Thursday, July 28, 2016

Infant Baptism

Today I'm going to offer a conversational and brief explanation on why our family practices infant baptism. My husband and I both come from a background of credo or believer's baptism so infant baptism is something new for us.

It starts with the presupposition that God deals with his people by way of covenants. He is a covenant-making and covenant-keeping God. Most Christians will agree that God made a covenant with Adam, a covenant with Noah and a covenant with Abraham.  Sometimes when God makes a covenant, He also makes a sign to signify the event. The rainbow serves as a sign of God's covenant with Noah and circumcision was a sign of God's covenant with Abraham. God frequently states that his covenant promises are "to you, and to your children" or "to you and to your generations." When God makes a covenant with a single person, it doesn't mean that only the one person is under the covenant. In the case of God's covenant with Abraham, God specified that all of the males born into Abraham's family were to receive the sign of the covenant in their flesh.

I don't know of any Christians who believe that everyone who received the sign of circumcision was necessarily a believer, elect, or saved. The sign isn't a proof of God's love, but it does signify who is to treated as part of the visible covenant community. God said that those men who did not have the sign of the covenant were to be cut off from their people.

Baptism is the sign of the New Covenant. In Colossians 2:11-12a we read
In whom also you were circumcised with the circumcision made without hands, in putting off the body of the sins of the flesh by the circumcision of Christ: Buried with him in baptism...

The sign is given to all those who profess Christ and to all in the household of a believing man, including children, servants, relatives, etc. just as circumcision was done to all males of the house under the Old Covenant.

To recap: God deals with His people through covenants. God commands us to remember these covenants by way of signs. God made a New Covenant in the blood of Christ and the sign of that covenant is baptism. The sign of the covenant is given to all professing believers and to those under their household authority.

Our duty to our children is found in the great commission. Preach the gospel, baptize them and make disciples, teaching them to obey all that Christ commands. 

4 comments:

KV said...

Interesting how baptism is never called the sign of the new covenant anywhere in the New Testament (even in the verse quoted above)....but if you do a word search on "new covenant" in the New Testament, you come up with a different "sign" that is given to us to represent the "new covenant"....

subject by design said...

The word "sign" does not occur in the verse, correct.
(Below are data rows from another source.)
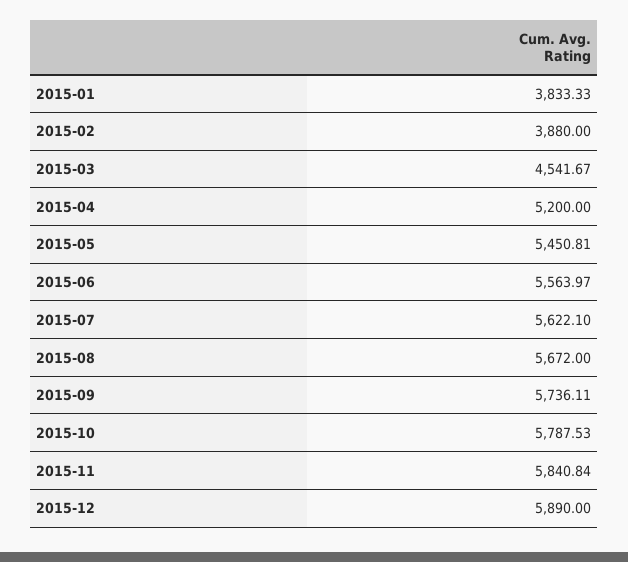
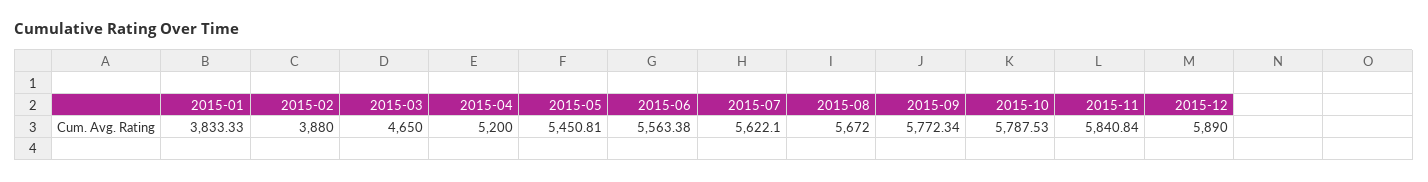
  {
    "2015-01": 3833.33,
    "2015-02": 3880,
-   "2015-03": 4541.67,
+   "2015-03": 4650,
    "2015-04": 5200,
    "2015-05": 5450.81,
-   "2015-06": 5563.97,
+   "2015-06": 5563.38,
    "2015-07": 5622.1,
    "2015-08": 5672,
-   "2015-09": 5736.11,
+   "2015-09": 5772.34,
    "2015-10": 5787.53,
    "2015-11": 5840.84,
    "2015-12": 5890
  }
It also does not occur along with the word circumcision in the verse, but circumcision was a sign of the Old Covenant, was it not? I'm going with the understanding that circumcision IS a sign of the Old Covenant, even though it doesn't mention the word "sign" in this verse. The verse is comparing circumcision (a sign of the covenant) with baptism. Circumcision being a one-time sign, as is baptism. Or, more particularly, that baptism is a new type of circumcision. That's my thought process on it, anyway. I don't pretend to be a theologian, and I don't even play one on TV. :)

KV said...

It is pretty clear that the circumcision and baptism referred to in the verse is describing regeneration, which can only be applied to professing believers. Again there is scripture which describes what the sign of the new covenant is in the New Testament....we need to start there since it clearly states what the sign is. But I want you to see if you can find the same two places I found it! :)

subject by design said...

I disagree that only professing believers can be regenerated.